The recently established nationwide program, My Life, Our Future (MLOF), to genotype individuals with hemophilia A and B and their female carrier relatives, has begun to alleviate the latter problem.5 Knowledge of genotypic carrier status is critical to prenatal diagnosis, as prenatal tests for hemophilia are increasingly being developed to test carrier mothers during pregnancy. In 2011, Tsui et al introduced a microfluidic assay for prenatal diagnosis that analyzes maternal plasma DNA for F8 or F9 sequence variants, such that an allelic imbalance with more mutant (M) than normal/wild-type (N) allele in maternal carrier plasma indicates an affected child.6 The latter technique, although highly accurate, is not widely used, as, due to molecular complexity, it cannot detect the most common mutation causing severe hemophilia A, the intron 22 inversion mutation.7

In this study, Hudecova and her colleagues employed powerful new genomic techniques, including ddPCR and massively parallel sequencing, to analyze maternal plasma DNA samples from 18 at-risk pregnancies (see figure). Sampling from 18 to 42 weeks’ gestation, they correctly diagnosed hemophilia in the fetus of 15 pregnancies, including hemophilia B in 8 and hemophilia A in 7, 3 of which were identified to have the intron 22 inversion mutation. In 3 at-risk pregnancies, no classification was possible. Findings in the 15 correctly identified fetuses were confirmed by blood from probands in 2 of the identified families and by placental tissue in 2 families with no available probands, and all were confirmed by cord blood sample for factor VIII and IX activity.

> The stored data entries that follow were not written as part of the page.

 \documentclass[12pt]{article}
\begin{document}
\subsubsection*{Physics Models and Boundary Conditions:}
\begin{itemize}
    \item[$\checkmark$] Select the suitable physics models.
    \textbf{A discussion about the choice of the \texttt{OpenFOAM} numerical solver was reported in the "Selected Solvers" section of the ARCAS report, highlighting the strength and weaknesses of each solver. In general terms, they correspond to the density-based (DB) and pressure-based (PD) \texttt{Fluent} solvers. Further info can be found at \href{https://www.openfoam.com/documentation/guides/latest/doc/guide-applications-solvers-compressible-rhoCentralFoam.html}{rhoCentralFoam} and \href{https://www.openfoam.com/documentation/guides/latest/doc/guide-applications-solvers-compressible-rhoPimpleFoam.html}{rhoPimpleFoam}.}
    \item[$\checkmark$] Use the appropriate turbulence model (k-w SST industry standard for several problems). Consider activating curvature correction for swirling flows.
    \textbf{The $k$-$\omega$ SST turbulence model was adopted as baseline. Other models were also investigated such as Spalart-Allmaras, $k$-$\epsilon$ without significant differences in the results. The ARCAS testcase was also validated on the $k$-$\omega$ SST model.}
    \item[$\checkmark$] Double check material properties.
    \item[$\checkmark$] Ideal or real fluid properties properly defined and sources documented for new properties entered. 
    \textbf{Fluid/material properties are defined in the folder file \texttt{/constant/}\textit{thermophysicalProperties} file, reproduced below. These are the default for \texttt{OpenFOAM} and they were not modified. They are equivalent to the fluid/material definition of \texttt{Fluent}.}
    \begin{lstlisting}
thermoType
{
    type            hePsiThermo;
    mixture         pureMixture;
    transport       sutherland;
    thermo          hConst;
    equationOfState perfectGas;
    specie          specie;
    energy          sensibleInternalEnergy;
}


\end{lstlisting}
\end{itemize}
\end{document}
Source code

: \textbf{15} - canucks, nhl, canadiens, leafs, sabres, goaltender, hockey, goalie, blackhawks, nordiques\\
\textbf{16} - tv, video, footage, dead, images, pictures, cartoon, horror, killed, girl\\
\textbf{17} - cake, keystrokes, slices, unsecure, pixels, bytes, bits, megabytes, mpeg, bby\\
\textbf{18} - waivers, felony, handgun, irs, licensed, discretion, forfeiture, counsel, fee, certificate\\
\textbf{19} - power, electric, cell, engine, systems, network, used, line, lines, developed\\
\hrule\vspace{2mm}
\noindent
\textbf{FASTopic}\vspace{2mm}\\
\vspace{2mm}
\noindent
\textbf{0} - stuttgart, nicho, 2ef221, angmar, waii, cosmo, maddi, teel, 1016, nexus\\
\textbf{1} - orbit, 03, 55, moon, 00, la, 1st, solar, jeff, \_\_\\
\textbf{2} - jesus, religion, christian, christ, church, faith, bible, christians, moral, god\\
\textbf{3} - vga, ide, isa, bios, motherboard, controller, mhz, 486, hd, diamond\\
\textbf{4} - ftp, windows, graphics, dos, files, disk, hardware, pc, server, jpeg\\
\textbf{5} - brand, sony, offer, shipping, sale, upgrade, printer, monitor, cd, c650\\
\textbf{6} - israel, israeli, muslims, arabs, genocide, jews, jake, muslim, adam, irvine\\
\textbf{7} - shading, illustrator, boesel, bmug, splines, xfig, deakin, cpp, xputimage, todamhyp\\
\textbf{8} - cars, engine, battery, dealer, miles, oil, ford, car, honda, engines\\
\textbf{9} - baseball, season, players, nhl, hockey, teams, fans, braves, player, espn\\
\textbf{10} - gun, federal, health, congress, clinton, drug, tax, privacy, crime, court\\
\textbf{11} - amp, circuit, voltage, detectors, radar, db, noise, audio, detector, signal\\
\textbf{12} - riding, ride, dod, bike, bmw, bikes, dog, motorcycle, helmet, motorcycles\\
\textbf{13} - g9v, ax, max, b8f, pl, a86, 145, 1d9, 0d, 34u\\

To assess the accuracy of their ddPCR approach, computer simulations were conducted that showed >99% accuracy if there were at least 5 test wells of maternal DNA and if at least 15% of the sample was fetal DNA. To assess haplotype dosage imbalance, relative haplotype dosage analysis and sequential probability analysis were performed, using an odds ratio of 100 to determine the presence of overrepresentation or underrepresentation of maternal or fetal haplotypes.

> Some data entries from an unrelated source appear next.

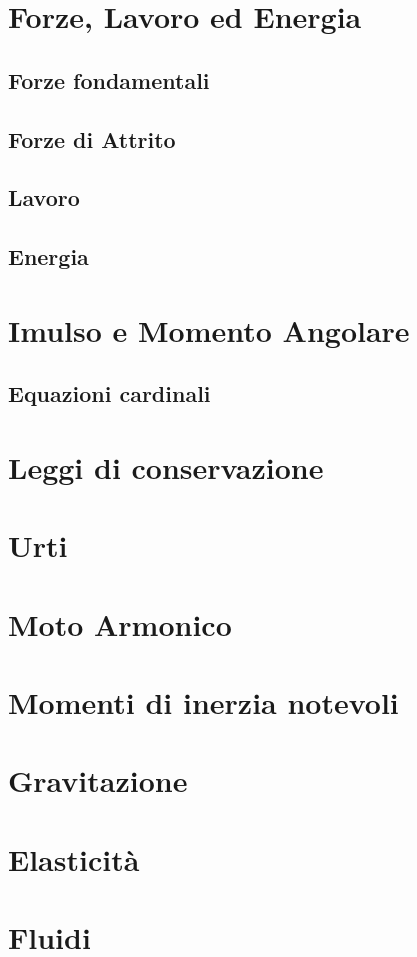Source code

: \documentclass[70pt]{article}
\begin{document}
\begin{small}
\begin{multicols}{3}
\section{Forze, Lavoro ed Energia}
	\subsection{Forze fondamentali}
	\subsection{Forze di Attrito}
	\subsection{Lavoro}
	\subsection{Energia}
\section{Imulso e Momento Angolare}
	\subsection{Equazioni cardinali}
\section{Leggi di conservazione}
\section{Urti}
\section{Moto Armonico}
\section{Momenti di inerzia notevoli}
\section{Gravitazione}
\section{Elasticità}
\section{Fluidi}

\end{multicols}
\end{small}
\end{document}
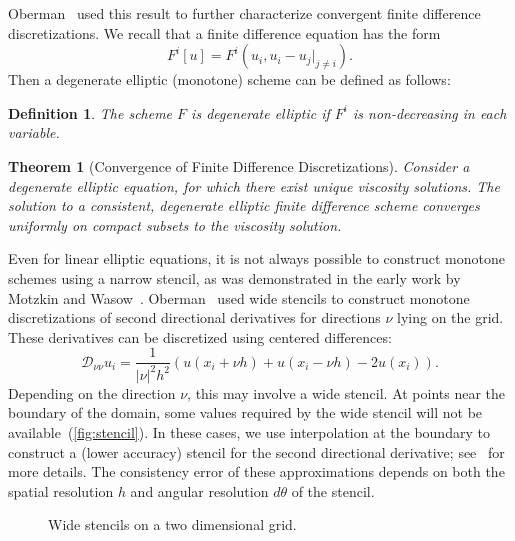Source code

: \documentclass{amsart}
\newtheorem{theorem}{Theorem}
\theoremstyle{lemma}
\newtheorem{definition}{Definition}
\theoremstyle{remark}
\begin{document}
Oberman~\cite{ObermanSINUM} used this result to further characterize convergent finite difference discretizations.
We recall that a finite difference equation has the form
\[ F^i[u] = F^i(u_i,u_i-u_j|_{j \neq i}). \]
Then a degenerate elliptic (monotone) scheme can be defined as follows:
\begin{definition}\label{def:deg}
The scheme $F$ is \emph{degenerate elliptic} if $F^i$ is non-decreasing in each variable.
\end{definition}
\begin{theorem}[Convergence of Finite Difference Discretizations]
Consider a degenerate elliptic equation, for which there exist unique viscosity solutions.  The solution to a consistent, degenerate elliptic finite difference scheme converges uniformly on compact subsets to the viscosity solution.
\end{theorem}

Even for linear elliptic equations, it is not always possible to construct monotone schemes using a narrow stencil, as was demonstrated in the early work by Motzkin and Wasow~\cite{MotzkinWasow}.  Oberman~\cite{ObermanEigenvalues} used wide stencils to construct monotone discretizations of second directional derivatives for directions $\nu$ lying on the grid.  These derivatives can be discretized using centered differences:
\begin{equation}\label{eq:ws} 
{\mathcal{D}}_{\nu\nu}u_i = \frac{1}{{\left\vert{\nu}\right\vert}^2h^2}\left(u(x_i + \nu h) + u(x_i - \nu h) - 2u(x_i)\right). 
\end{equation}
Depending on the direction $\nu$, this may involve a wide stencil.  At points near the boundary of the domain, some values required by the wide stencil will not be available~(\autoref{fig:stencil}).  In these cases, we use interpolation at the boundary to construct a (lower accuracy) stencil for the second directional derivative; see~\cite{ObermanEigenvalues} for more details.  The consistency error of these approximations depends on both the spatial resolution $h$ and angular resolution $d\theta$ of the stencil.

\begin{figure}
  \centering
\vspace*{-12pt}\caption{
Wide stencils on a two dimensional grid.
}
\label{fig:stencil}
\end{figure}
\end{document}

What are the implications of these findings? First, these assays provide a noninvasive approach to prenatal detection of hemophilia A or B on a peripheral blood sample from hemophilia carriers. The use of digital droplet PCR for prenatal diagnosis of hemophilia represents a major improvement over current invasive methods, eg, chorionic villus sampling, amniocentesis, and cordocentesis. Second, knowledge of a hemophilia diagnosis before birth provides for an opportunity for early hemostatic intervention to promote hemostasis before procedures, eg, circumcision, are performed, or to prevent central nervous system and related morbidity and mortality8 by cesarean delivery, which is recommended to reduce the risk of intracranial hemorrhage when the birth of a child with severe hemophilia is anticipated.9 Third, prenatal testing is also important to ensure hemostatic support for the mother for whom it may be necessary to prevent bleeding with perinatal anesthesia and/or postpartum bleeding.10 Fourth, these prenatal assays depend on knowledge of the mother’s carrier genotype, which is potentially more accurate than factor levels, which may increase with hormone use or the increasing hormone levels of pregnancy and mask carrier diagnosis. Finally, the development of these assays is timely in view of the ongoing MLOF genome project in hemophilia and underscores the need for carrier testing and genetic counseling of female members from hemophilia kindreds.

Footnotes

  • Conflict-of-interest disclosure: The author declares no competing financial interests.